Fenomena memborong partai dalam mengikuti Pilkada (Pemilihan Kepala Daerah) tahun 2024 terkesan telah menjadi trend baru untuk memenangkan kontestasi dengan hanya menyisakan sedikit partai yang kelimpungan membuat koalisi untuk memenuhi persyaratan mendaftarkan diri bagi seorang calon kandidat yang ingin ikut bertarung dalam pilihan kepala daerah. Gejala terbaru ini tentu saja menarik perhatian banyak orang yang juga banyak ragam bentuk analisanya mulai dari jumlah duit yang harus disediakan sebagai mahar atau konsesi dalam wujud jabatan untuk partai pendukung jika kelak calon yang dijadikan secara keroyokan beramai-ramai itu memenangkan pertarungan.

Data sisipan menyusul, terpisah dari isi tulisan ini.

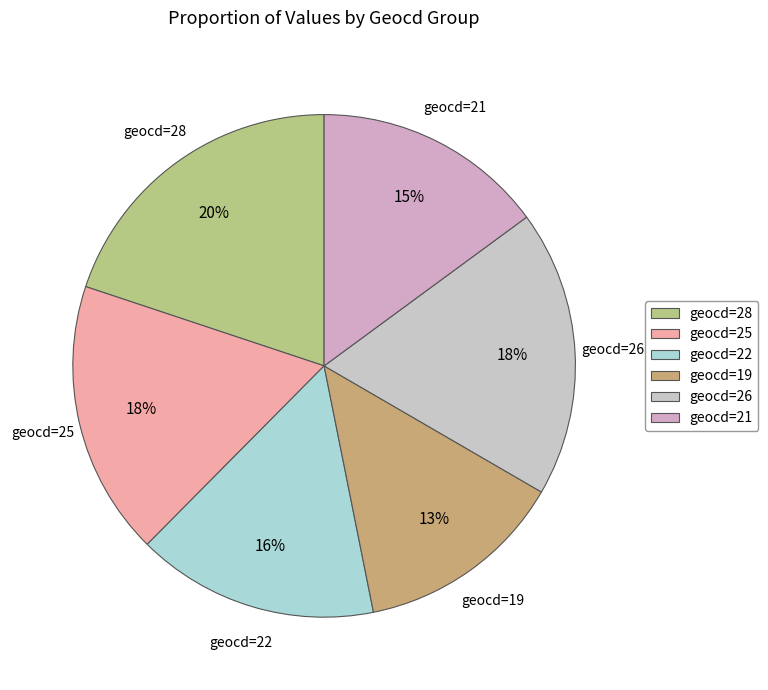

What is the smallest slice in the pie chart?

geocd=19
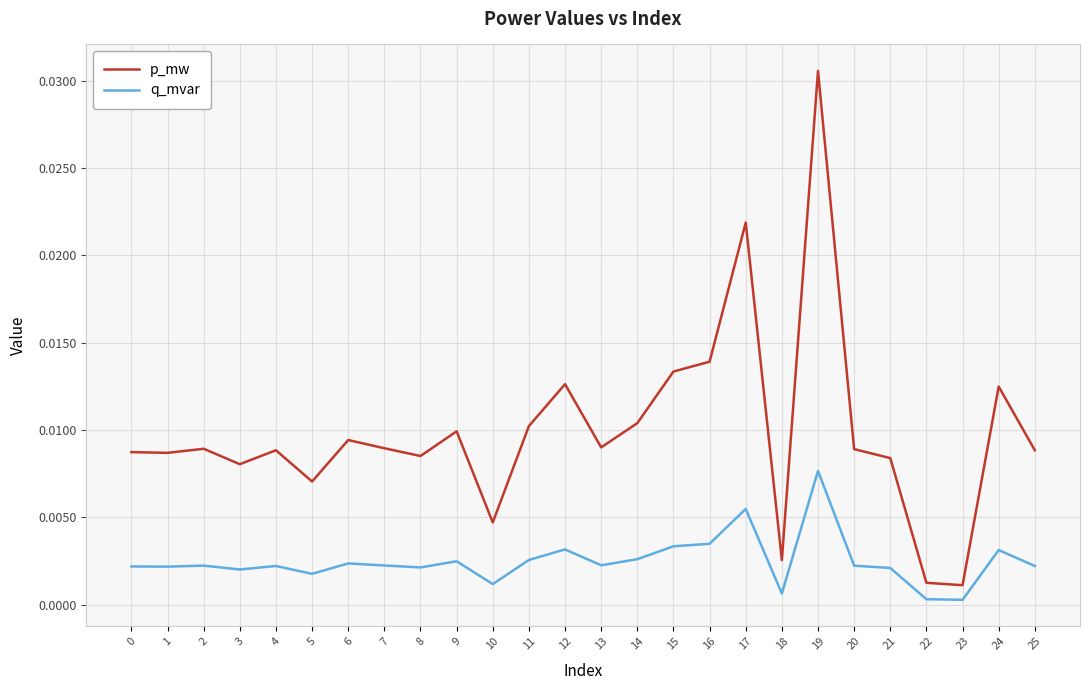

The q_mvar series shows 0.0 at 12. True or false?

True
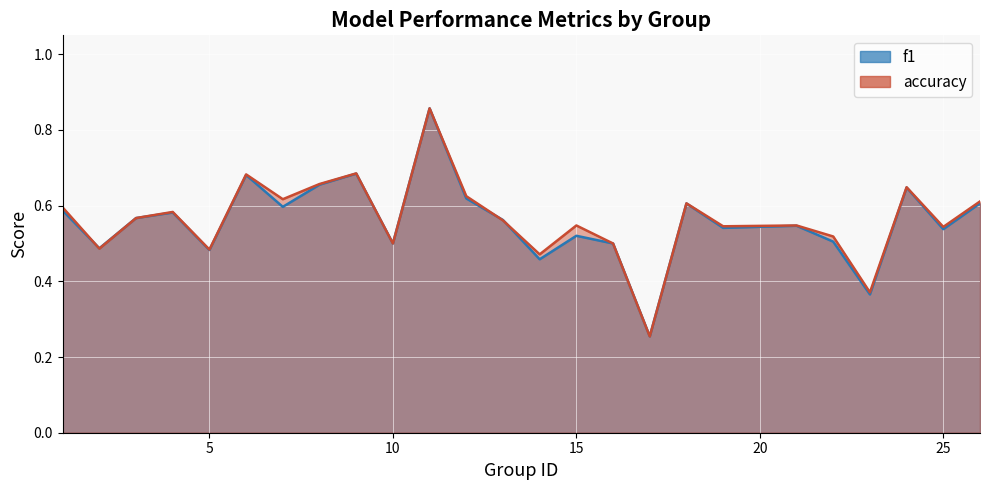

What is the lowest value of the accuracy series?

0.3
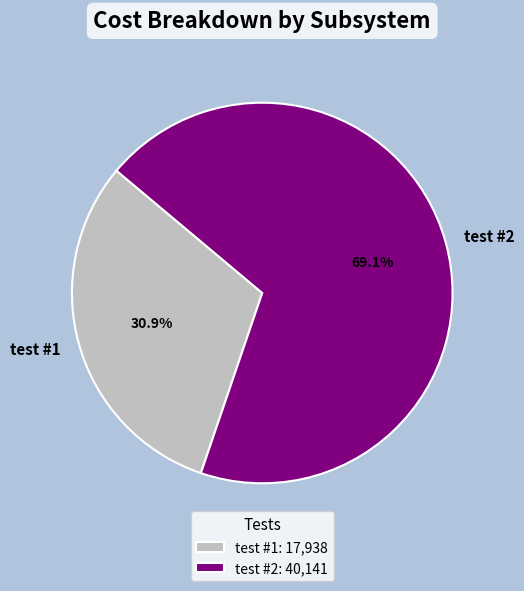

To the nearest percent, what is the average slice percentage?

50%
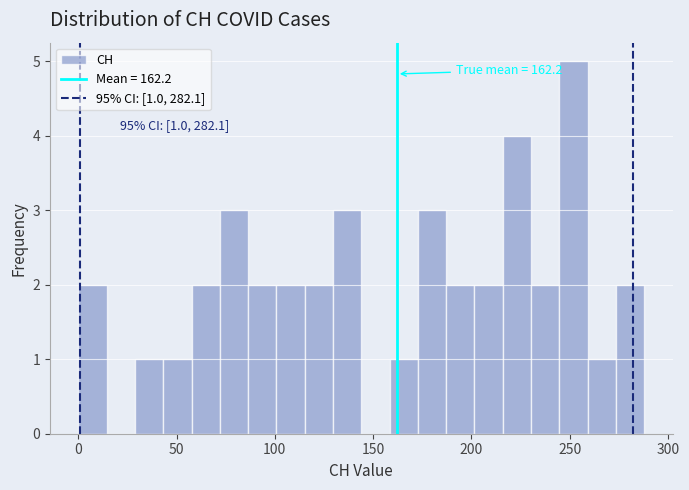

Around what value on the x-axis is the tallest bar? Give the approximate position of its centre, as read against the axis.

250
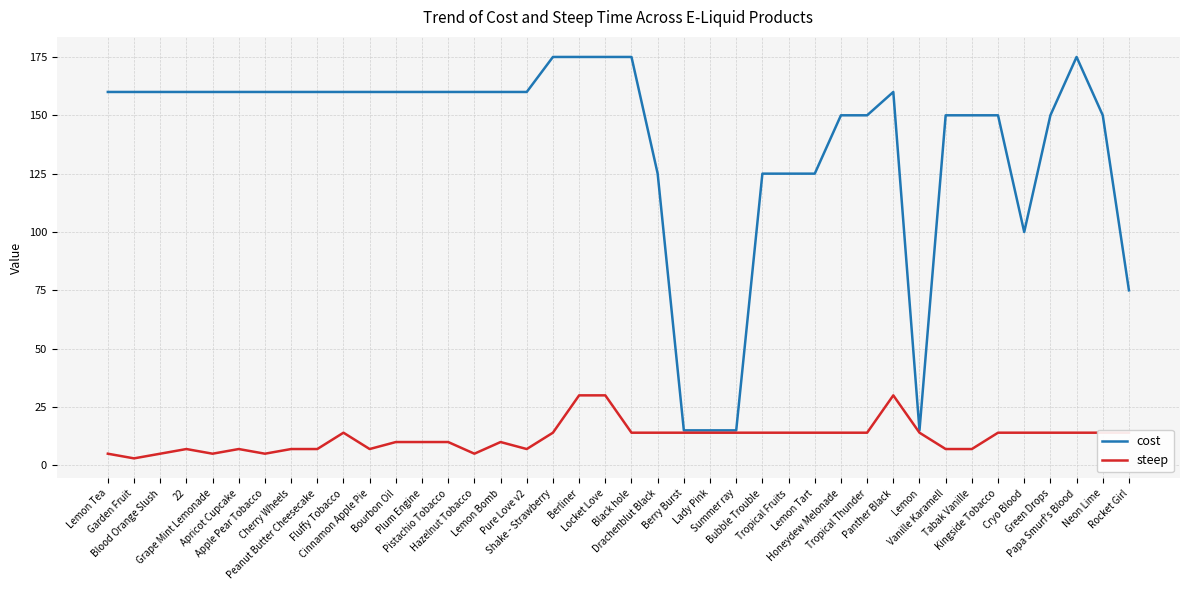

The cost series shows 125 at Drachenblut Black. True or false?

True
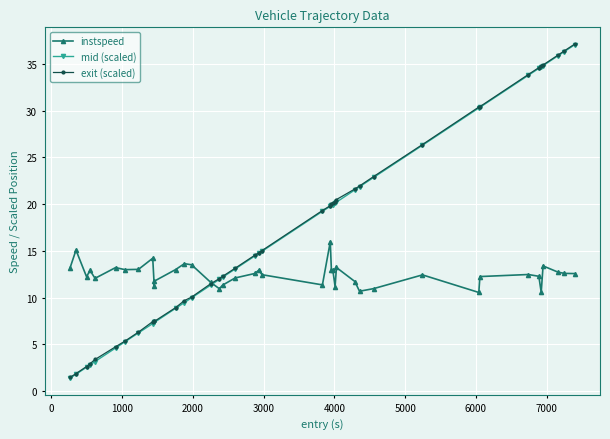

How many intersections are there between instspeed and exit (scaled)?

1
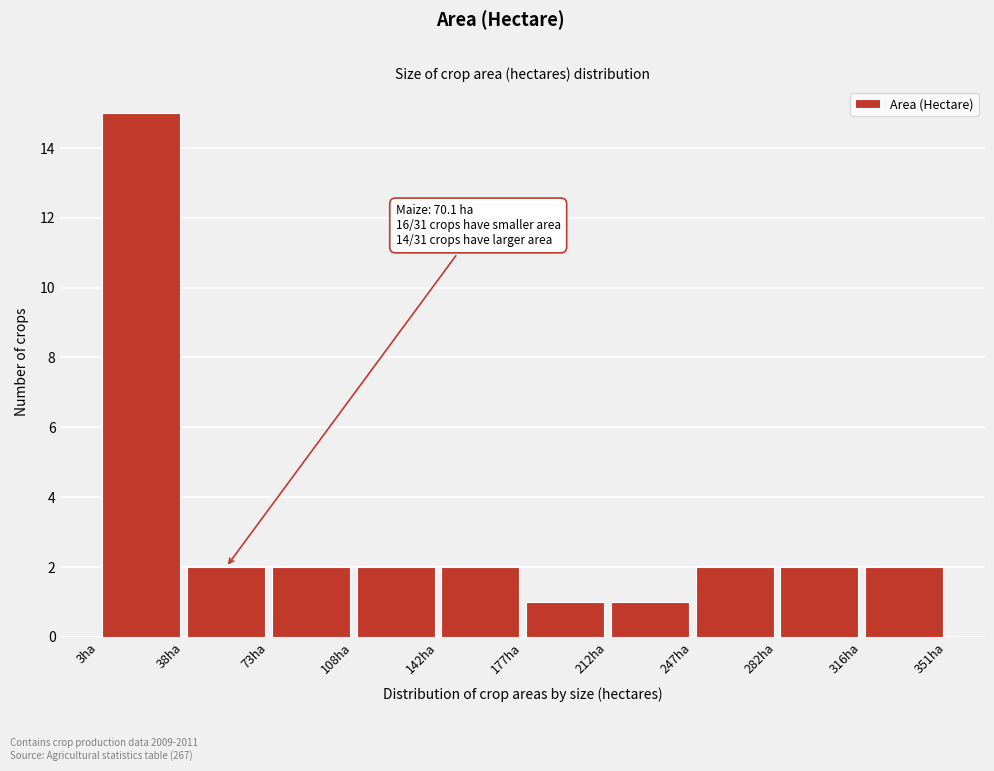

Which range on the x-axis has the tallest bar?

5 to 40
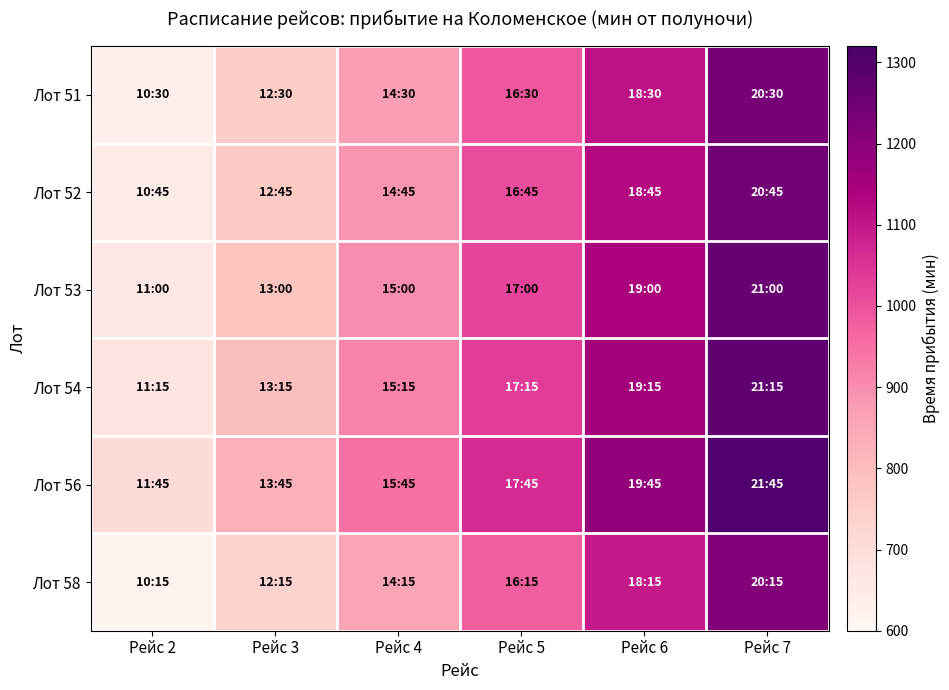

At how many categories does at least one series exceed 1028?

3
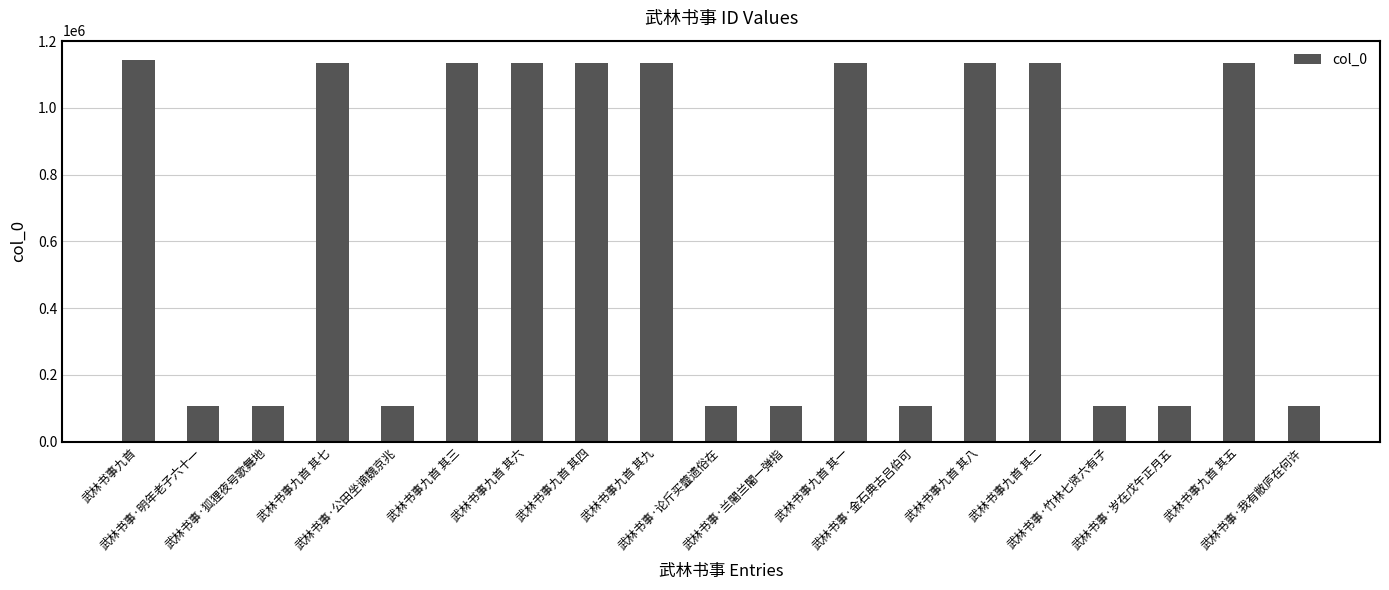

What is the value of the 3rd bar from the left?

108378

Lha, kalau sudah didukung sejumlah partai itu ternyata hasilnya nihil atau kalah, memang ceritanya bisa menjadi lain. Mulai dari kegaduhan dan tuding menuding dapat menguatkan masalah lain yang bisa saja tak kalah seru ketika menang dan hendak menyusun formasi jabatan yang telah menjadi kesepakatan sebagai konsesi bila kemenangan dalam Pilkada itu mulus diraih seperti yang telah disepakati sebelumnya.
Fenomena mendukung satu pasangan calon dengan bersama seabrek partai politik yang sepakat berkoalisi memang tidak gampang. Sebab kesepakatan bersama sejumlah partai politik mesti dibuat lebih pasti dan saling terbuka memberi jaminan untuk tidak mengecewakan pihak lain yang menjadi mitra untuk memenangkan Pilkada tersebut.
Masalahnya kemudian yang lebih tersamar wujudnya dalam bentuk apa saja konsesi yang bisa diperoleh dalam dukung mendukung untuk memenangkan proses Pilkada Gubernur atau Bupati maupun Walikota yang berlangsung serentak di sejumlah daerah di Indonesia ini, sekiranya menang atau sebaliknya bila kalah.
Walhasil, ceritanya memang rumit dan ruet, apalagi harus tertulis diatas meterai yang sah, untuk menjaga agar tidak sampai menimbulkan sengketa kelak di kemudian hari yang bisa menimbulkan masalah baru antara partai yang ikut membuat kesepakatan bersama itu untuk memenangkan Pilkada. Sedangkan pada realitasnya justru kalah telak dalam melakukan pertarungan. Sementara kekalahan dalam pertarungan bisa saja tidak pernah diduga sebelumnya, termasuk akibat tersangka yang tidak pernah ada dalam perhitungan.
Pelaksanaan Pilkada serentak untuk sejumlah daerah tingkat I (gubernur) dan bupati serta walikota di seluruh Indonesia pada akhir tahun 2024 akan menjadi penakar kedewasaan dan kematangan berdemokrasi bagi warga masyarakat Indonesia hari ini dan untuk masa depan.
Tingkat kegaduhan dan persengketaan pun sangat mungkin masih akan mewarnai hingga harus berakhir di pengadilan. Maka itu, suasana harap-harap cemas menjadi semacam demam yang menjangkiti banyak orang yang terlibat langsung atau sekedar menjadi penonton yang cermat mengikuti tahapan Pilkada serentak yang baru pertama kali dilakukan oleh bangsa Indonesia pada Pilkada 2024.
Kecuali itu, dari Pilkada serentak tahun 2024 ini kelak mungkin bisa juga dilihat tingkat kedewasaan — atau lebih tepatnya kematangan dari warga masyarakat pada suatu daerah dalam melakukan demokrasi — hingga kelak dapat dijadikan penakar atau semacam penilaian terhadap budaya demokrasi yang berkualitas atau sebaliknya dari masing-masing daerah yang melaksanakan Pilkada Gubernur, Bupati atau Walikota. Dalam konteks ini tentu saja tidak lantas berarti semua harus mulus dan terlaksana secara sempurna. Sebab masing-masing daerah di Indonesia memiliki karakter budaya yang beragam corak warnanya. Karena itu, kelak pasti akan memberi daya tarik tersendiri dalam upaya membangun budaya demokrasi di Indonesia yang masih terus berupaya menemukan formatnya yang lebih baik dan lebih beradab.